Task: Skip the pictures and write out, word for word, the lines below from the one with "ring dip: (204, 121)" through the one with "index mcp: (142, 135)", inclusive.
▼
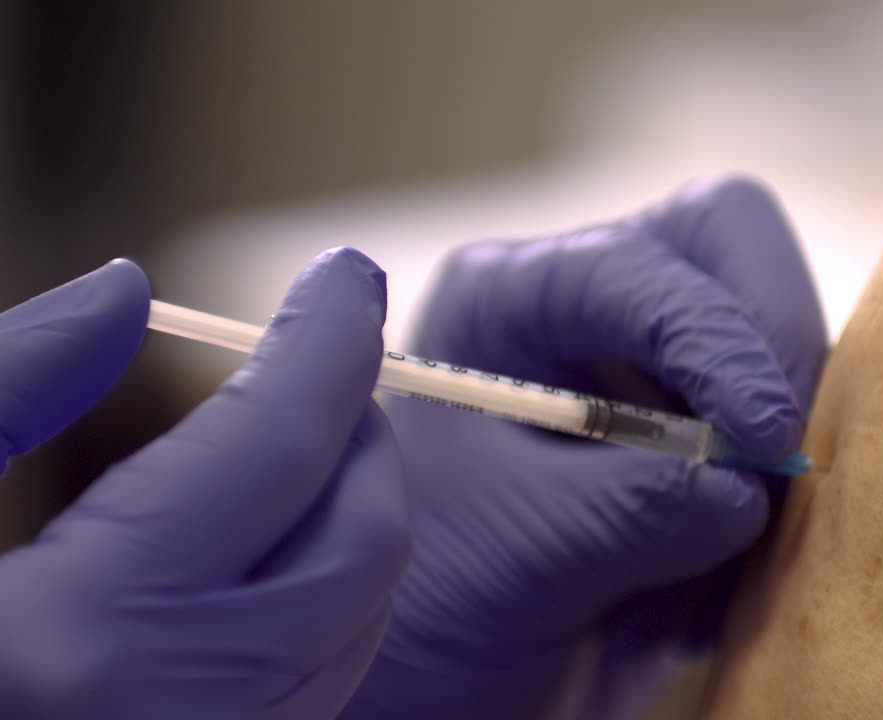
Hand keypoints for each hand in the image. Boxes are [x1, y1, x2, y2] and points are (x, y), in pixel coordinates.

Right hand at [0, 249, 408, 719]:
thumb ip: (9, 380)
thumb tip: (130, 291)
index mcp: (89, 635)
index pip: (274, 444)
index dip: (328, 339)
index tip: (348, 272)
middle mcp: (185, 717)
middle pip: (364, 539)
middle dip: (361, 432)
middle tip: (316, 363)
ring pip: (360, 615)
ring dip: (351, 508)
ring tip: (293, 441)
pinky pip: (320, 677)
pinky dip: (321, 589)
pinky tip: (258, 547)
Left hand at [344, 176, 827, 718]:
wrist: (420, 690)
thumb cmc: (418, 607)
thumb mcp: (509, 553)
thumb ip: (628, 509)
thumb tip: (746, 488)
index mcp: (514, 300)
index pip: (643, 268)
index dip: (720, 338)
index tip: (766, 440)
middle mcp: (590, 315)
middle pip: (734, 252)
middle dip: (775, 357)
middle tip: (773, 471)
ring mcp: (651, 376)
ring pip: (776, 357)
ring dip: (765, 469)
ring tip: (680, 600)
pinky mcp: (694, 447)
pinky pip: (774, 450)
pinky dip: (758, 527)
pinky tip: (681, 616)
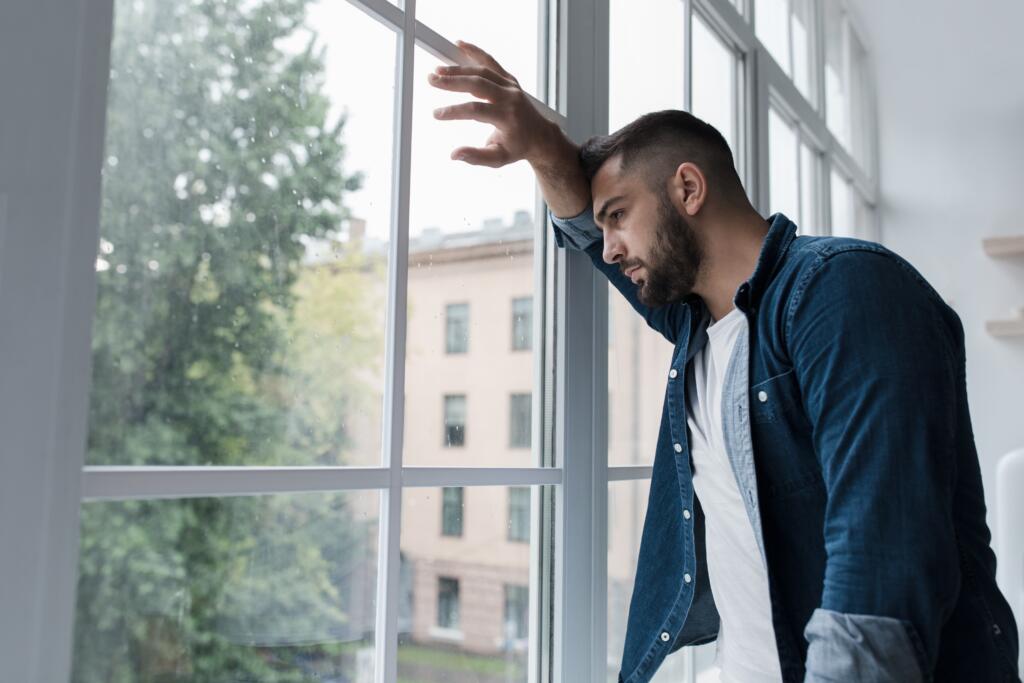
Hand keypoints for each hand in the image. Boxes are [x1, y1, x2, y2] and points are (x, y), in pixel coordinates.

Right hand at [427, 40, 558, 167]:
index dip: (454, 111)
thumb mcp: (498, 159)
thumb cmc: (517, 148)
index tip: (436, 114)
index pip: (476, 111)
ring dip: (459, 69)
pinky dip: (475, 52)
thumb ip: (476, 157)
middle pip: (478, 84)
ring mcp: (511, 86)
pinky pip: (491, 62)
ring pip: (482, 71)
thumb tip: (454, 154)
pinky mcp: (509, 79)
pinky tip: (459, 44)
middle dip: (453, 81)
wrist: (540, 136)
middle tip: (431, 79)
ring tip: (438, 70)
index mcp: (508, 118)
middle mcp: (511, 98)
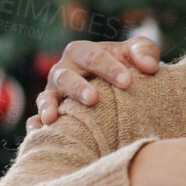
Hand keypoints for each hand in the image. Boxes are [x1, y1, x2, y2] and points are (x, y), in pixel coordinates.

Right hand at [30, 35, 163, 131]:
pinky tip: (39, 134)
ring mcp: (53, 94)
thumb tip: (149, 66)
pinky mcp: (49, 114)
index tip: (127, 82)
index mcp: (82, 52)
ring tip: (53, 118)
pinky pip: (36, 120)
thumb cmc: (125, 68)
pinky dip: (36, 126)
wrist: (118, 89)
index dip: (109, 68)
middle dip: (78, 87)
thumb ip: (145, 51)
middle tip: (93, 99)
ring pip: (47, 97)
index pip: (93, 57)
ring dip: (49, 106)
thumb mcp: (136, 54)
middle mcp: (63, 71)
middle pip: (66, 76)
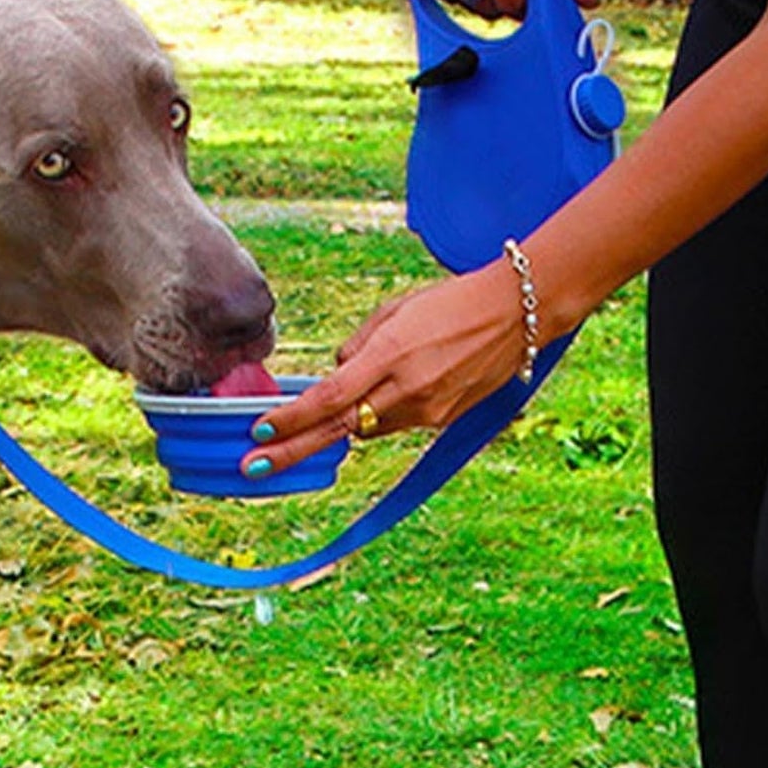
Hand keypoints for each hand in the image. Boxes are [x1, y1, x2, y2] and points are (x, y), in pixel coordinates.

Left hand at [241, 263, 526, 477]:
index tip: (260, 428)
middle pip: (338, 428)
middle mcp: (407, 389)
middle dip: (291, 450)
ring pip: (365, 428)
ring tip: (340, 403)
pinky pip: (394, 424)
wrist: (516, 313)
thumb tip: (334, 374)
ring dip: (343, 421)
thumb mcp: (395, 310)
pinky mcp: (442, 421)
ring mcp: (427, 410)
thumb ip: (357, 346)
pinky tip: (391, 389)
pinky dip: (379, 414)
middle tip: (251, 466)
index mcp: (390, 354)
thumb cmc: (449, 302)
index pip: (330, 397)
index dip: (292, 418)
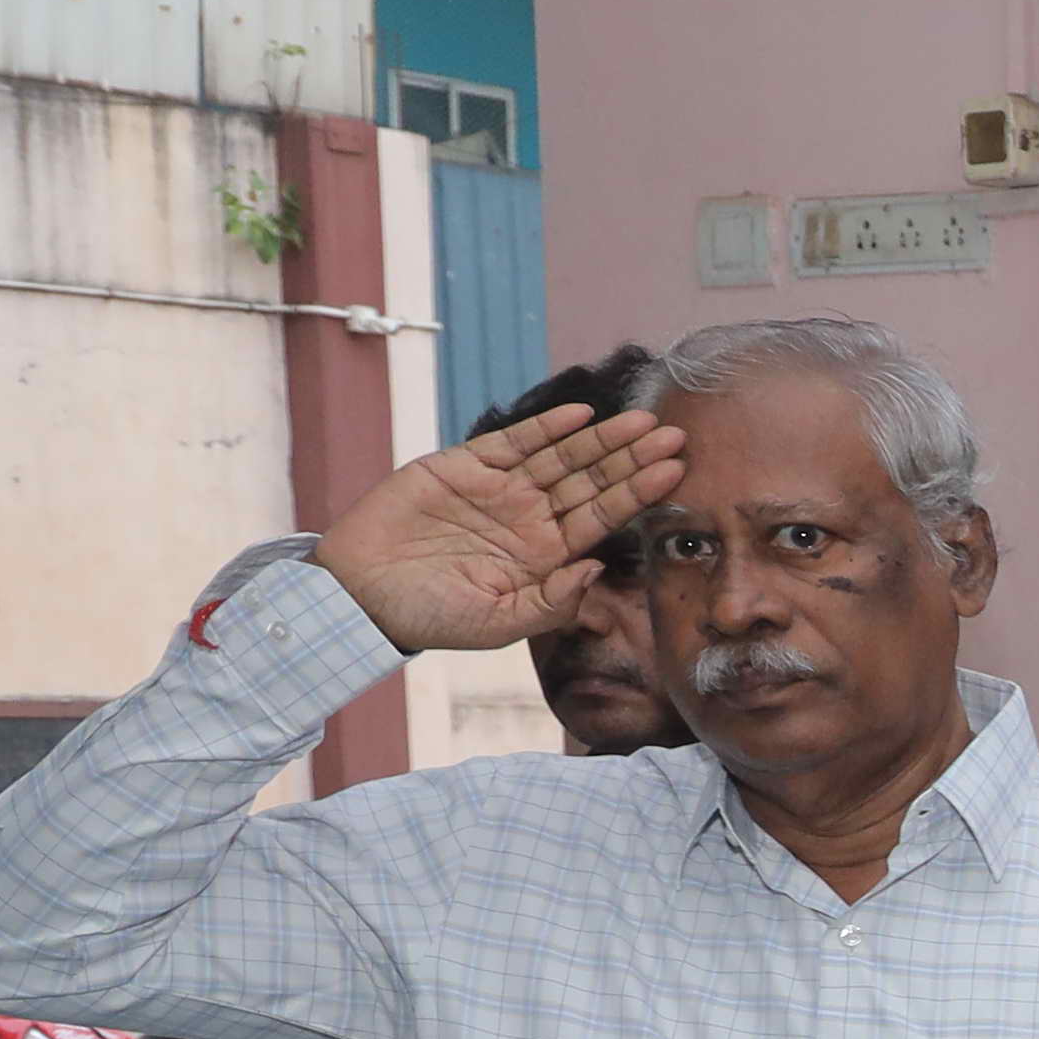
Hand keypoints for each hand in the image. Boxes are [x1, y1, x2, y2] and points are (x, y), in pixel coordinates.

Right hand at [315, 399, 680, 651]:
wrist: (361, 594)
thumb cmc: (430, 617)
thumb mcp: (499, 622)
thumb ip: (552, 602)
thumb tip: (595, 568)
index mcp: (545, 554)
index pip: (602, 517)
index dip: (639, 493)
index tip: (677, 472)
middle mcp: (529, 517)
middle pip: (592, 481)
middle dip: (633, 458)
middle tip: (677, 435)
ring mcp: (498, 490)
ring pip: (561, 457)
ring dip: (601, 439)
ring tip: (642, 422)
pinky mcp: (462, 467)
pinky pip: (512, 443)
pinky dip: (545, 428)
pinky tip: (581, 416)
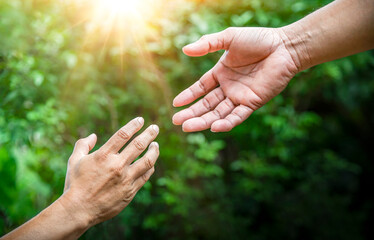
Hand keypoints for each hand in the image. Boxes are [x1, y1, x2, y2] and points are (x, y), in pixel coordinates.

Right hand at [60, 117, 159, 227]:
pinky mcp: (130, 191)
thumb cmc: (75, 184)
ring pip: (147, 161)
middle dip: (150, 134)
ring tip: (156, 145)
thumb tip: (94, 135)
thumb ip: (83, 145)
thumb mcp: (74, 161)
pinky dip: (150, 167)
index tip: (140, 120)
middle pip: (139, 145)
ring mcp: (125, 179)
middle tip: (155, 128)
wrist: (79, 210)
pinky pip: (145, 176)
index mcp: (103, 156)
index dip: (134, 125)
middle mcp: (117, 166)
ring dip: (154, 150)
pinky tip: (151, 163)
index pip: (123, 135)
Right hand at [172, 27, 298, 131]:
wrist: (284, 47)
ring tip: (188, 127)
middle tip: (176, 122)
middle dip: (192, 113)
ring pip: (218, 113)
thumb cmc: (258, 39)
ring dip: (204, 121)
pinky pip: (238, 116)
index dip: (188, 96)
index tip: (175, 104)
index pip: (201, 88)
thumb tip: (185, 49)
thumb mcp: (229, 38)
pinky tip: (214, 127)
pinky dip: (227, 123)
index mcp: (221, 73)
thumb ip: (208, 44)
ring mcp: (240, 96)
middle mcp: (229, 87)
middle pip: (206, 104)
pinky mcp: (253, 102)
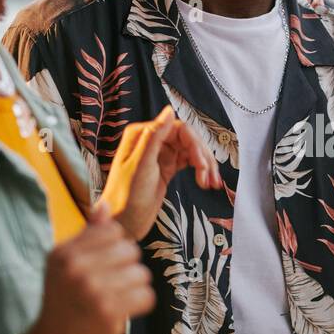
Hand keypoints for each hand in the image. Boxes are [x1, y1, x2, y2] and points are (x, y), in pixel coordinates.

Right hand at [24, 200, 155, 333]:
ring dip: (134, 291)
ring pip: (141, 274)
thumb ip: (87, 237)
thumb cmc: (62, 310)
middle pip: (130, 251)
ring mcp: (91, 289)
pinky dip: (139, 307)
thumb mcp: (64, 269)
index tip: (104, 269)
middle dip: (127, 271)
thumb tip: (104, 205)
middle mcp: (75, 267)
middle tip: (109, 290)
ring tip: (114, 303)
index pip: (112, 231)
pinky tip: (121, 314)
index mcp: (62, 253)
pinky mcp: (108, 312)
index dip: (115, 250)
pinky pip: (145, 296)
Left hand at [101, 106, 222, 239]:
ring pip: (191, 151)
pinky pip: (188, 162)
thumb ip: (154, 137)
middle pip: (188, 139)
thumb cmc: (126, 196)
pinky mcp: (166, 169)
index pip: (178, 128)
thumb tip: (169, 110)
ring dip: (204, 165)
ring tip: (211, 184)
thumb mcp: (141, 165)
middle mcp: (152, 142)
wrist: (122, 223)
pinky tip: (206, 182)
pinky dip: (200, 171)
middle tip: (208, 177)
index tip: (201, 165)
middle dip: (202, 157)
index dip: (194, 144)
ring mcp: (160, 155)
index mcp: (142, 135)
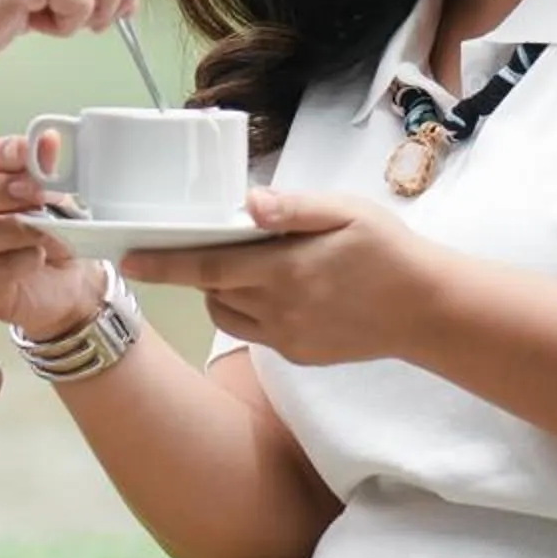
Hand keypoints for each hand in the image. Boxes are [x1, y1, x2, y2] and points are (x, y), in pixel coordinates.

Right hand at [0, 133, 108, 339]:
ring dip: (12, 231)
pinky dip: (17, 262)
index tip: (31, 150)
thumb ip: (43, 168)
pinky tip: (37, 257)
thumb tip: (47, 143)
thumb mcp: (50, 192)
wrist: (63, 279)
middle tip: (34, 191)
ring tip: (45, 230)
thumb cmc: (45, 230)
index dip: (0, 153)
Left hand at [120, 186, 441, 366]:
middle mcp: (279, 310)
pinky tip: (274, 290)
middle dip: (194, 269)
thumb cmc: (389, 251)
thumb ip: (295, 208)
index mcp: (285, 271)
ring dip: (220, 290)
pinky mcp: (298, 354)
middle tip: (200, 243)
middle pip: (212, 290)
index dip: (163, 264)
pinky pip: (253, 333)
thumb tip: (249, 203)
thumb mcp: (347, 213)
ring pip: (227, 314)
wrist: (429, 310)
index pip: (207, 267)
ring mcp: (287, 338)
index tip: (127, 259)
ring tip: (243, 264)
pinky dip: (247, 310)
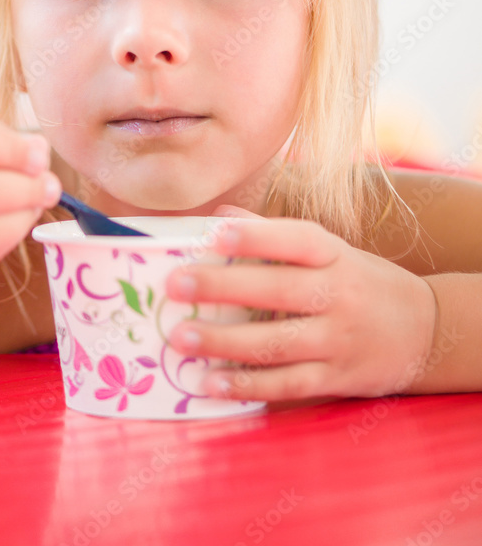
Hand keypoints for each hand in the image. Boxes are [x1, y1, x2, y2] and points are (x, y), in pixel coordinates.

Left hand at [165, 208, 437, 401]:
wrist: (425, 330)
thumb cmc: (358, 280)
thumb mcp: (329, 250)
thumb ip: (273, 235)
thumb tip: (219, 216)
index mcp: (334, 255)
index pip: (295, 240)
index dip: (256, 237)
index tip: (213, 234)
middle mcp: (338, 295)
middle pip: (278, 291)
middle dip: (223, 288)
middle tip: (176, 285)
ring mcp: (338, 340)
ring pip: (277, 343)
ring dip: (225, 342)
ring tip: (180, 338)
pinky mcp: (336, 378)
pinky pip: (287, 384)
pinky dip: (247, 386)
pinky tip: (210, 383)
▲
Exercise result:
ring dip: (204, 121)
pinky pip: (238, 116)
index dip: (188, 96)
index tip: (175, 104)
index pip: (201, 88)
thumb tip: (185, 49)
thumb mcp: (229, 38)
pinky tip: (214, 127)
pinky dip: (227, 123)
index mcp: (221, 73)
thumb ip: (208, 44)
ring mcp: (240, 96)
middle mcp: (229, 87)
middle pip: (206, 104)
pinky mcp: (253, 102)
Hand keypoints for each hand in the image. Boxes are [x1, y1, x2, y2] and points are (x, y), in pixel coordinates.

Right hand at [24, 200, 155, 333]:
ring dip: (134, 291)
ring pip: (141, 274)
thumb ip: (87, 237)
thumb cmc: (62, 310)
middle pip: (130, 251)
ring mcp: (91, 289)
pinky dip: (139, 307)
thumb mcp: (64, 269)
index tip: (104, 269)
middle dip: (127, 271)
thumb tip: (104, 205)
middle mcp: (75, 267)
middle tip: (109, 290)
ring tip: (114, 303)
index pip: (112, 231)
pinky tip: (121, 314)
index mcp: (62, 253)
pinky mcp: (108, 312)
index dip: (115, 250)
pinky pip: (145, 296)
Left hand at [101, 106, 222, 239]:
ring pip: (191, 151)
pinky pip: (188, 162)
thumb ip: (154, 137)
middle pip: (188, 139)
thumb cmc: (126, 196)
pinky mcp: (166, 169)
index pip: (178, 128)
thumb tip: (169, 110)
ring dip: (204, 165)
ring tip: (211, 184)
thumb mcp: (141, 165)
middle mcp: (152, 142)
wrist: (122, 223)
pinky tip: (206, 182)
pinky dip: (200, 171)
middle tip: (208, 177)
index tip: (201, 165)
middle dip: (202, 157)
index dip: (194, 144)
ring mcp: (160, 155)
index mcp: (142, 135)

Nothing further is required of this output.